Later, with the help of someone she met through social media, Eicho fled the temple in October 2017 and began living in a shelter run by a private support group. After leaving the temple, doctors diagnosed her with complex PTSD and depression.
In 2019, Eicho filed a complaint with police on charges of rape. Although she was hesitant and afraid, she decided to file the complaint on her own. But the charges were not pressed for lack of evidence.
"This was my answer from the Buddha. Dying is my only choice," she thought. But before taking steps to end her life, Eicho says, she visited the daisojo to ask him the "meaning" of the outcome of her complaint. She says he yelled at her saying, "What are you doing trying to bring charges against your relative!" and convinced her to return to the abbot's temple. Under his spell once again, she returned.
Eicho was ordained and became a nun. Life began again for her at the temple. Thinking that she might avoid sexual violence and threats, Eicho drew up a pledge for the abbot to sign in which he promised "not to engage in sexual acts or any act of violence" against her.
Nonetheless, she says the abbot's behavior continued as he would touch her breasts and force her to sleep next to him. Eicho wrote about her harrowing experience in a diary she kept:
"I feel I am being destroyed by my assailant day after day and I can't think of anything else to do but die" (May 20, 2021). "I want to die. I have to do what he says, like a slave, all the time. No one will help me." (May 27, 2021).

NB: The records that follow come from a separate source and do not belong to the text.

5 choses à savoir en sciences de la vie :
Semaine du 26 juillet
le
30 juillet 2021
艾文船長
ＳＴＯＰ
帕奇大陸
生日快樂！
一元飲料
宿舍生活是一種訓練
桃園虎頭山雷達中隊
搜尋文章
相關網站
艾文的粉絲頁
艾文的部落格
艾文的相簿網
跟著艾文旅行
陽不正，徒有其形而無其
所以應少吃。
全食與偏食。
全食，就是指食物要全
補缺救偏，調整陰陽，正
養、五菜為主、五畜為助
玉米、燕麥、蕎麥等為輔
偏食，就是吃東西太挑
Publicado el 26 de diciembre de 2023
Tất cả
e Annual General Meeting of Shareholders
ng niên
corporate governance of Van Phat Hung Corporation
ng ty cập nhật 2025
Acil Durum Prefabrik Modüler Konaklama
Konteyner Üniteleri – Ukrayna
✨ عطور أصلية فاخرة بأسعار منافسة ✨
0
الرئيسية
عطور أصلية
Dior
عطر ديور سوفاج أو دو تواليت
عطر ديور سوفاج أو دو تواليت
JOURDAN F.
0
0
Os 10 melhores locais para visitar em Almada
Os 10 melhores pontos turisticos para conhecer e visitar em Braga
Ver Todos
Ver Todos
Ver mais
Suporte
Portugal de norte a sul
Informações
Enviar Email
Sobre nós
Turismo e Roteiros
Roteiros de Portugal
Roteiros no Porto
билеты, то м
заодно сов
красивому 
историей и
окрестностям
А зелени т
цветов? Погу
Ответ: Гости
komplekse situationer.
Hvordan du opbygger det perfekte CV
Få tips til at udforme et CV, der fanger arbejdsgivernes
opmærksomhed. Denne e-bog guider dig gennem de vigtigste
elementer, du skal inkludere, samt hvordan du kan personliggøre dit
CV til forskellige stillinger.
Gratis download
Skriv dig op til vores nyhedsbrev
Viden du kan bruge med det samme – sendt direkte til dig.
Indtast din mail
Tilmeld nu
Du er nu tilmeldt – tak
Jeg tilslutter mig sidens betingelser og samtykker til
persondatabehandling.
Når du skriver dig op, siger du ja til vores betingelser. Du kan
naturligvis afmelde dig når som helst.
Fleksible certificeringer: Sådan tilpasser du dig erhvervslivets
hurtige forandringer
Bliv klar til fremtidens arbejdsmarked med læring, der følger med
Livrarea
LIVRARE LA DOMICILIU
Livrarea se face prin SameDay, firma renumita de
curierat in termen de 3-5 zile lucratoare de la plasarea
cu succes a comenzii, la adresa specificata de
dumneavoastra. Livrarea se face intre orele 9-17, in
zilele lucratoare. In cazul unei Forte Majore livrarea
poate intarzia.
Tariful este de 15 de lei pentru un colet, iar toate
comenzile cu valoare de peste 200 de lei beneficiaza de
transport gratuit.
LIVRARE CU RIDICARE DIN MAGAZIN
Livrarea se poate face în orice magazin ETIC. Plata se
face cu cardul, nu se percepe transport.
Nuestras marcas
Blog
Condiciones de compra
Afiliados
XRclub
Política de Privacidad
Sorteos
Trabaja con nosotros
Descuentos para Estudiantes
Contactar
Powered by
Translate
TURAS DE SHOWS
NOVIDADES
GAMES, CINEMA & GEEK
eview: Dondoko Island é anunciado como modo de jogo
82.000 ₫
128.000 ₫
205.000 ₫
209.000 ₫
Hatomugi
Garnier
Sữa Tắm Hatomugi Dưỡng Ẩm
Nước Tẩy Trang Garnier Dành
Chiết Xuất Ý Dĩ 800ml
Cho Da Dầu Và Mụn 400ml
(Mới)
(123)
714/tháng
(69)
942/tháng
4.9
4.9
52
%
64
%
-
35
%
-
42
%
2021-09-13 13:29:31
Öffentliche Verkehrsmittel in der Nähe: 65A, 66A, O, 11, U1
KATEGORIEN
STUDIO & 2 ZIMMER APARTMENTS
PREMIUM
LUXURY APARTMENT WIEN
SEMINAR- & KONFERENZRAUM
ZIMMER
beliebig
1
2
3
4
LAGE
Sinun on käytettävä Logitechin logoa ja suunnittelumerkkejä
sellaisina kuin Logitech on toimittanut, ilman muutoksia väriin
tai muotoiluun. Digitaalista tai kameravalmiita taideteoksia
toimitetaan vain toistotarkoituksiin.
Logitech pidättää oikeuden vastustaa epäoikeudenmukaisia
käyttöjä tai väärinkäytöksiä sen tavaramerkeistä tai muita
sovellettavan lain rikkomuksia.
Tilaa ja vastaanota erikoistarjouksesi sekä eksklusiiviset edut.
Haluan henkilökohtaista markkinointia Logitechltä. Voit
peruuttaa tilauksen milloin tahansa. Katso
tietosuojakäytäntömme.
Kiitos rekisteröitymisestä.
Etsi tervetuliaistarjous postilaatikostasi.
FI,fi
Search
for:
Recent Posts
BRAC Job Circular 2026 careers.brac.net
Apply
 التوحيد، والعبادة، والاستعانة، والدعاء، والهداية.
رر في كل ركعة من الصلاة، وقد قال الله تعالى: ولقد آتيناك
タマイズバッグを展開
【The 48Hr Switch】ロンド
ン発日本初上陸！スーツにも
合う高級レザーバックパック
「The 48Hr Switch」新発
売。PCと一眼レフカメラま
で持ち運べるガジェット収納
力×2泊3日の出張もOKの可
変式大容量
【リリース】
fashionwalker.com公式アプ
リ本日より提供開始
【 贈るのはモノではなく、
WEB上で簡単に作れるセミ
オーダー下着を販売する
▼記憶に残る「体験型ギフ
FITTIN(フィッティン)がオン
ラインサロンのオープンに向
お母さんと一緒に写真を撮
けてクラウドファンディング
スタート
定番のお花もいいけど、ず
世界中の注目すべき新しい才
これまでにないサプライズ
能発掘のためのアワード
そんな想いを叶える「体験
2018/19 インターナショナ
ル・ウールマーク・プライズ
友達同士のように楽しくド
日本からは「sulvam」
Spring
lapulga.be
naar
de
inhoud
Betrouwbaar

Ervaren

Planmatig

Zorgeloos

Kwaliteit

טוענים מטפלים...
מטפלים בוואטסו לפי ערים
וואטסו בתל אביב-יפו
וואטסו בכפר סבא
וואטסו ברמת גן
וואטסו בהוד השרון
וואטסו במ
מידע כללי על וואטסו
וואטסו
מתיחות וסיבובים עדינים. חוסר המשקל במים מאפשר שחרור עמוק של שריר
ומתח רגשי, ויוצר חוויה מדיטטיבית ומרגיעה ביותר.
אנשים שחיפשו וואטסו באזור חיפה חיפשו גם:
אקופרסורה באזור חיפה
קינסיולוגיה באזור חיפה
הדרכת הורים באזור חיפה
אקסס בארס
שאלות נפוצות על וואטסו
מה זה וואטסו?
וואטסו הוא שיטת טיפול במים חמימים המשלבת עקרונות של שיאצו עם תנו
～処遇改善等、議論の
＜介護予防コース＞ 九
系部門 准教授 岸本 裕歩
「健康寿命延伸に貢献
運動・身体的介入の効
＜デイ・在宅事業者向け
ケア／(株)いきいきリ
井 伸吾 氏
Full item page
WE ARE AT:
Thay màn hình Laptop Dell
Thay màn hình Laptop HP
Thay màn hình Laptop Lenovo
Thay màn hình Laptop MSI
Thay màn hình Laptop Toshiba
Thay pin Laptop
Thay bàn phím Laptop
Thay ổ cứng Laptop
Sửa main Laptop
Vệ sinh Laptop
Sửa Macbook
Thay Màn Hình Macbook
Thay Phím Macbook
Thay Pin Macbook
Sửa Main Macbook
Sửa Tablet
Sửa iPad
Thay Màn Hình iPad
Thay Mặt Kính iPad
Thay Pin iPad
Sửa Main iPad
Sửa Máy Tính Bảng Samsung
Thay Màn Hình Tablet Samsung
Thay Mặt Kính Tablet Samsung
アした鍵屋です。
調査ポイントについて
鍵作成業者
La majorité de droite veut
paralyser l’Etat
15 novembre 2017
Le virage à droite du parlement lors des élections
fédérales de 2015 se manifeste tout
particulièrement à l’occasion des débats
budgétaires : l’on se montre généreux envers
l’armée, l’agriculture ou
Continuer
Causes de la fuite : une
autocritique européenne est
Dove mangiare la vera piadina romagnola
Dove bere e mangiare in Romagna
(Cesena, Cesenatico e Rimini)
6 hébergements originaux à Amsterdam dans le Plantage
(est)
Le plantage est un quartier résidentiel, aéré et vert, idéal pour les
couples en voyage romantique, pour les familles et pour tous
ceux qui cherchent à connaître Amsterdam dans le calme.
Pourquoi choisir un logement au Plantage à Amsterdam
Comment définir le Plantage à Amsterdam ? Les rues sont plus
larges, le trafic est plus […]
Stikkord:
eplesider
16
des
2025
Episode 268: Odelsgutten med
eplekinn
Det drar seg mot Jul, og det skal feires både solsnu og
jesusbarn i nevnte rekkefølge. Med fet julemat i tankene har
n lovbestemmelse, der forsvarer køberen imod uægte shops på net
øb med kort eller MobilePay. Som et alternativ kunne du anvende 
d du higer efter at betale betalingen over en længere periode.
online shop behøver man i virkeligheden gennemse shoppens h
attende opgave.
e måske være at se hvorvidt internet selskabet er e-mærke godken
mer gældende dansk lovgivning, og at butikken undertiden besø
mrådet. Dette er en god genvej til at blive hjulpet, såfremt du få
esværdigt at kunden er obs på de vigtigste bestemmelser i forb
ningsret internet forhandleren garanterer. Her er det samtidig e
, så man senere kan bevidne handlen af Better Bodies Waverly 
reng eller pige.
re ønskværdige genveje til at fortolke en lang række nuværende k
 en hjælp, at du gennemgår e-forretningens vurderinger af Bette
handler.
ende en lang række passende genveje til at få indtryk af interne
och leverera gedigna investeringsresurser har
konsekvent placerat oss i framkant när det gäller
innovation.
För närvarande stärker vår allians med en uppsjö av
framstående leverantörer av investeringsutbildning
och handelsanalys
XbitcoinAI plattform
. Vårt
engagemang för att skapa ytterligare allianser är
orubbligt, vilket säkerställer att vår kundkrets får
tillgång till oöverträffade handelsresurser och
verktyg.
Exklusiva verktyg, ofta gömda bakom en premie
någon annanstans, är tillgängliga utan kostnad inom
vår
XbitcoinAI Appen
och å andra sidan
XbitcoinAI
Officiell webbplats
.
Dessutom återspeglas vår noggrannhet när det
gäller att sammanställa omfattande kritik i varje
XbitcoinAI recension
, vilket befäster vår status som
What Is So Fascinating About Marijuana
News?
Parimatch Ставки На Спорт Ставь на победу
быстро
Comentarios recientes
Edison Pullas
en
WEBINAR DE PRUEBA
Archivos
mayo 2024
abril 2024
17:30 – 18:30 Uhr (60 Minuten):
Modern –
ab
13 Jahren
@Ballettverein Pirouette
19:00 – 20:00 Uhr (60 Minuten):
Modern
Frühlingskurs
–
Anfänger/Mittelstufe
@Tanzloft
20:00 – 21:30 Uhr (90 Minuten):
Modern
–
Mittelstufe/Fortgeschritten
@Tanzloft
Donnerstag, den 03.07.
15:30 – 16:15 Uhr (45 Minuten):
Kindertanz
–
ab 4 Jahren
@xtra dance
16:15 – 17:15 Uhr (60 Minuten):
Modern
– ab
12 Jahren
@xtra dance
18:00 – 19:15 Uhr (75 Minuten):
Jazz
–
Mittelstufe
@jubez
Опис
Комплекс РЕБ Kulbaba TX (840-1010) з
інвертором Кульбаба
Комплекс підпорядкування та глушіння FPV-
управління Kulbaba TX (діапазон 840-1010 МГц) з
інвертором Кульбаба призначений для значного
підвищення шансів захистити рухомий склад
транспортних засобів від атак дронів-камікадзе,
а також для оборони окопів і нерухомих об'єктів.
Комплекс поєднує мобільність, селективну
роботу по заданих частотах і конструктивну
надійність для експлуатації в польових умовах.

One last escape, the press conference
In January 2023, with the news being dominated by the Family Federation for World Peace and Unification (formerly the Unification Church), which had come under scrutiny following the assassination of former premier Shinzo Abe by a man who said the controversial religious group had ruined his family financially, Eicho's husband and other family members came to realize that Eicho was being brainwashed.
They successfully convinced her to flee the temple for a second time, but Eicho felt panicked, thinking she would be "abandoned by the Buddha" and even contemplated suicide.
But through an acquaintance, she later met Michiko Sato, the attorney who would come to represent her and sit beside her at the Tokyo press conference in January. It would take her time, she says, to unlearn what she was taught, and to realize that the top-ranking priest was "not a Buddha, but a human being."
One option was to file a civil suit, but she says she thought that the damage done to her was "never something that could be resolved with money."
Instead, she and her attorney decided to demand that both the accused abbot and the daisojo be stripped of their priestly titles to prevent similar damage and ensure that the sexual violence perpetrated against her was recognized.
"Restoring my dignity"
"I'm betting my life on these accusations," Eicho told Kyodo, adding that she is at times plagued by fear, wondering if she can really bring a case against the daisojo, who is revered in the community as a "living Buddha" and is also her relative.
Even now, Eicho says, she can hear the verbal tirades she suffered from the accused abbot repeating in her head. She also continues to shave her head everyday despite her doctor identifying it as a form of "self-mutilation."
"I am covered in scars, both physically and emotionally, from the suffering." Still, she made the accusation because "it was the greatest thing I could do for myself after being erased from existence for 14 years."
"Only when the right punishment is given to both of them will I get justice," she said. "I can't change the fact that it happened and the suffering I feel, but I want to assure myself that 'I am still here.'"
Furthermore, Eicho hopes her tell-all "will change society's view" about sexual abuse.
"There are many women who have been sexually victimized and abused everywhere. Victims whose faith has been used against them find it particularly difficult to speak out because of their faith."
For Eicho, remaining quiet is no longer a choice she can live with. "I feel for the lives, souls, and human rights of so many women fighting with me. I am scar-ridden, but I have no choice but to speak out so that the same thing will not happen again. It is a reality of society that victims have no choice but to do this."